Retour dans les arbres : une question biologique

Lors de la même émission, le biologiste italien Stefano Mancuso, directeur du Laboratoire International de Neurobiologie Végétale à Florence, soulève une question provocante : l’espèce humaine doit-elle envisager un retour partiel à un mode de vie arboricole ? Selon lui, les arbres représentent un modèle d’efficacité énergétique et de résilience écologique, avec des systèmes racinaires capables de stocker d’énormes quantités de carbone et de réguler les climats locaux. Mancuso cite l’exemple des forêts urbaines, comme les jardins de Jubilee à Londres, qui améliorent la qualité de l’air et réduisent les îlots de chaleur en ville. Il évoque aussi les recherches sur la communication végétale, démontrant que les plantes échangent des informations via des réseaux souterrains de champignons (mycorhizes). Bien que cette idée puisse paraître utopique, elle invite à repenser notre rapport au vivant et à l’espace urbain, en s’inspirant des stratégies des écosystèmes naturels.

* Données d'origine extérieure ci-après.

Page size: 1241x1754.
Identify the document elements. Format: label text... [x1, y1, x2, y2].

Gabrielle Rubio et son album La Traversière

La flûtiste Gabrielle Rubio présente son premier album, La Traversière. Airs et songes, dans le cadre de l’émission. Cet opus marque son entrée dans le monde de la musique classique contemporaine, mêlant répertoire traditionnel et créations originales. Rubio, qui s’est produite avec des orchestres renommés comme l’Orchestre National de France, explique que son travail explore les liens entre la flûte et les éléments naturels, notamment l’eau et le vent, en écho aux thèmes abordés dans l’émission. L’album inclut des pièces inspirées par des paysages marins et forestiers, ainsi que des collaborations avec des compositeurs contemporains. Cette œuvre s’inscrit dans une démarche artistique qui cherche à réconcilier innovation musicale et connexion au monde vivant, en phase avec les réflexions écologiques évoquées par Zanuttini et Mancuso.

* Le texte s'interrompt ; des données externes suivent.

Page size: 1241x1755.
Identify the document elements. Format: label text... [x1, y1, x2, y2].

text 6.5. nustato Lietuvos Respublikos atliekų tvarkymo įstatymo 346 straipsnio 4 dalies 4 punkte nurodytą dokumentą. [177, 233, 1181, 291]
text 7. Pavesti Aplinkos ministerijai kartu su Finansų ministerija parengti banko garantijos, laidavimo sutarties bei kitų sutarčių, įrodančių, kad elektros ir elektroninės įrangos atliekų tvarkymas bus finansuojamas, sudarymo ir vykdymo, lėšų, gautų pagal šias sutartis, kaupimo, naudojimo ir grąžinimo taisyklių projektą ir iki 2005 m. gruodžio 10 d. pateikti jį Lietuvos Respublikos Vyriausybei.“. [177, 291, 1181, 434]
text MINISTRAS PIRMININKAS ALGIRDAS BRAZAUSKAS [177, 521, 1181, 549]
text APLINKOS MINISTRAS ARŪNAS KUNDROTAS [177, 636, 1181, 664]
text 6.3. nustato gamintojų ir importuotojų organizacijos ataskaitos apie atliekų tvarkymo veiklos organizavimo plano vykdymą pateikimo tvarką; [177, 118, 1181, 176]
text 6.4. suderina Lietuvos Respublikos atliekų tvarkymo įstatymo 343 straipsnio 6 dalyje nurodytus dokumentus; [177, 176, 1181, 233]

Ce que ça pourrait changer

Stefano Mancuso insiste sur l’urgence de végétaliser les espaces urbains pour lutter contre le réchauffement climatique. Les villes, qui concentrent plus de 50 % de la population mondiale, génèrent 70 % des émissions de CO₂. Il cite des exemples concrets comme les toits végétalisés de Paris ou les forêts verticales de Milan, qui permettent de rafraîchir l’air de plusieurs degrés et de capturer jusqu’à 200 tonnes de CO₂ par hectare et par an. Mancuso souligne aussi le rôle des arbres dans la santé publique : une étude de l’Organisation Mondiale de la Santé (OMS) montre qu’une augmentation de 10 % de la couverture végétale en ville peut réduire de 30 % les maladies respiratoires. Ces solutions, bien que coûteuses à court terme (environ 50 à 100 € par m² pour un mur végétalisé), offrent des retours sur investissement à long terme en réduisant les coûts liés à la climatisation et à la pollution.